## PROBLEM STATEMENT
Convert the records below into a two-column CSV with the headers text and answer. Make one row per record, wrap each field in double quotes, replace line breaks with spaces, and leave out the pictures.

## MATERIAL FOR THE TASK
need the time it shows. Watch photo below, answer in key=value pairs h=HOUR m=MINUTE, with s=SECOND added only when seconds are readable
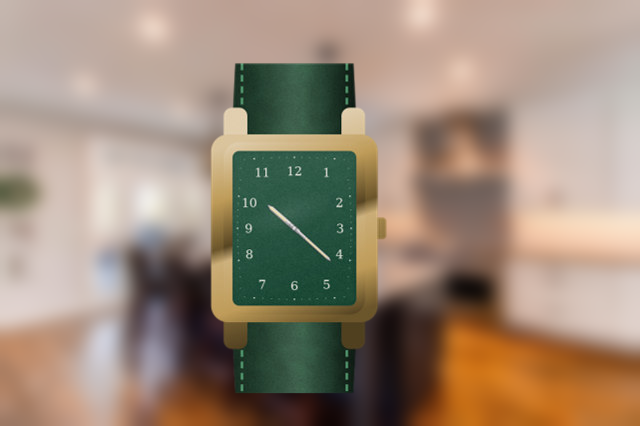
h=10 m=22
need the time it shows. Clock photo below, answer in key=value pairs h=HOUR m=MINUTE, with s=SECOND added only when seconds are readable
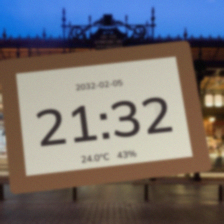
h=21 m=32
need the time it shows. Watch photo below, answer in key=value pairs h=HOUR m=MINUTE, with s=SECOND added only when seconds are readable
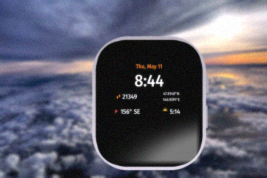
h=8 m=44
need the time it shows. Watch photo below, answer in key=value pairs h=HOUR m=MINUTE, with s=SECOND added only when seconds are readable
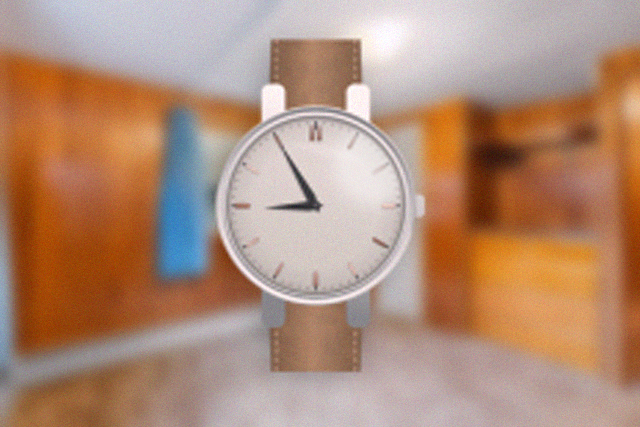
h=8 m=55
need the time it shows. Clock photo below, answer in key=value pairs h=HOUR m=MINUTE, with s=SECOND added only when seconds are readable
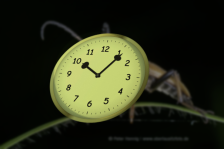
h=10 m=6
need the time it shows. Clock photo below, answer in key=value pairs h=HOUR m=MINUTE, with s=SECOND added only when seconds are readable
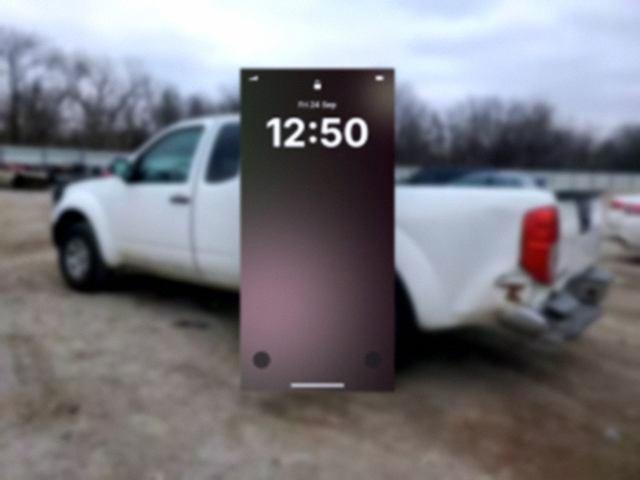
h=12 m=50
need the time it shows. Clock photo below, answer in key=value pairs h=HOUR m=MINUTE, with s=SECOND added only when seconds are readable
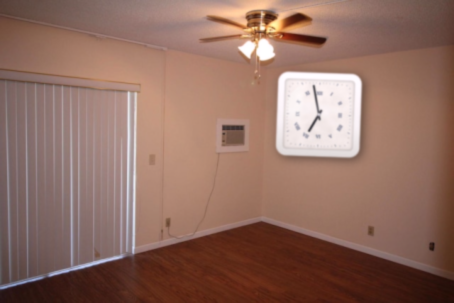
h=6 m=58
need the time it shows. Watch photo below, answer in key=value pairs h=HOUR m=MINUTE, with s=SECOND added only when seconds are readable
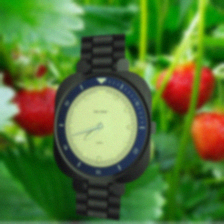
h=7 m=42
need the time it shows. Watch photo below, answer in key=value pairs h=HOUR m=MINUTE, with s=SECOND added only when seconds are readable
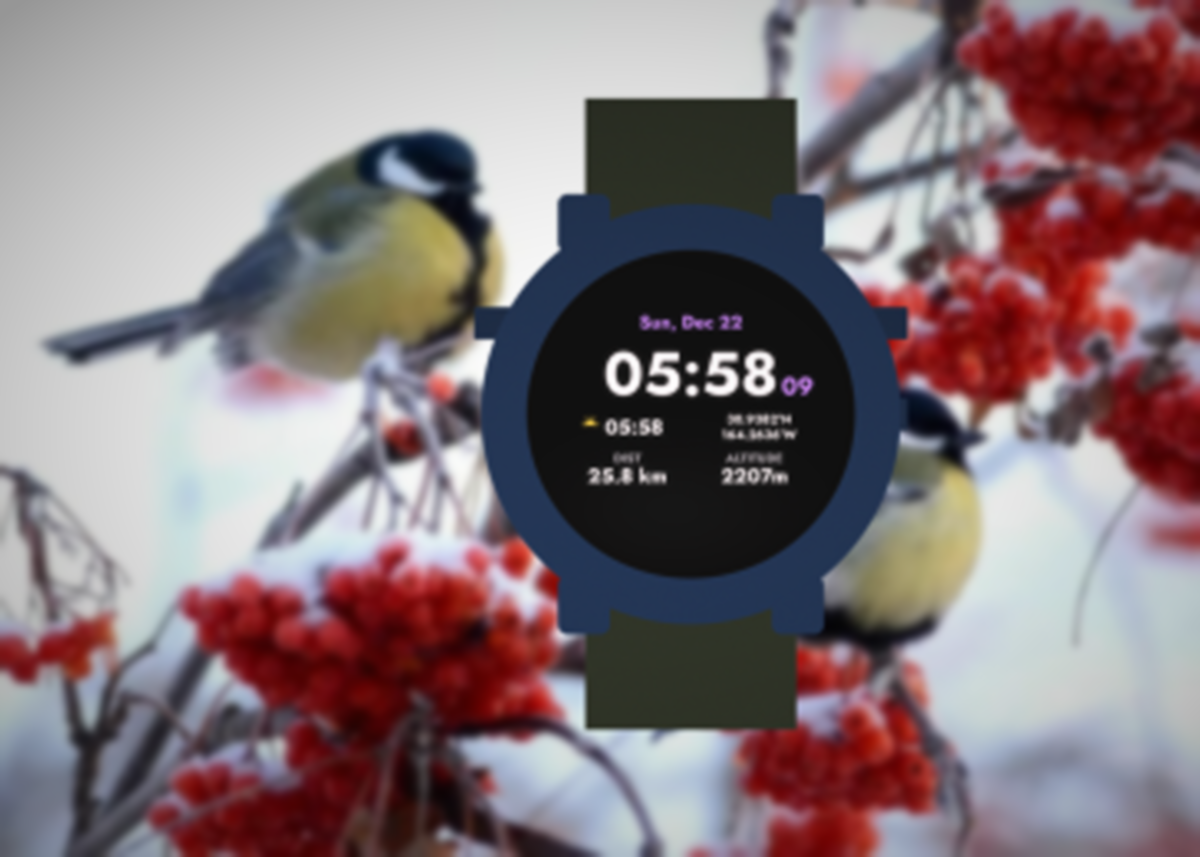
h=5 m=58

## SOLUTION
text,answer
"need the time it shows. Watch photo below, answer in key=value pairs h=HOUR m=MINUTE, with s=SECOND added only when seconds are readable","h=10 m=22"
"need the time it shows. Clock photo below, answer in key=value pairs h=HOUR m=MINUTE, with s=SECOND added only when seconds are readable","h=21 m=32"
"need the time it shows. Watch photo below, answer in key=value pairs h=HOUR m=MINUTE, with s=SECOND added only when seconds are readable","h=8 m=44"
"need the time it shows. Watch photo below, answer in key=value pairs h=HOUR m=MINUTE, with s=SECOND added only when seconds are readable","h=8 m=55"
"need the time it shows. Clock photo below, answer in key=value pairs h=HOUR m=MINUTE, with s=SECOND added only when seconds are readable","h=10 m=6"
"need the time it shows. Clock photo below, answer in key=value pairs h=HOUR m=MINUTE, with s=SECOND added only when seconds are readable","h=12 m=50"
"need the time it shows. Clock photo below, answer in key=value pairs h=HOUR m=MINUTE, with s=SECOND added only when seconds are readable","h=6 m=58"
"need the time it shows. Watch photo below, answer in key=value pairs h=HOUR m=MINUTE, with s=SECOND added only when seconds are readable","h=7 m=42"
"need the time it shows. Watch photo below, answer in key=value pairs h=HOUR m=MINUTE, with s=SECOND added only when seconds are readable","h=5 m=58"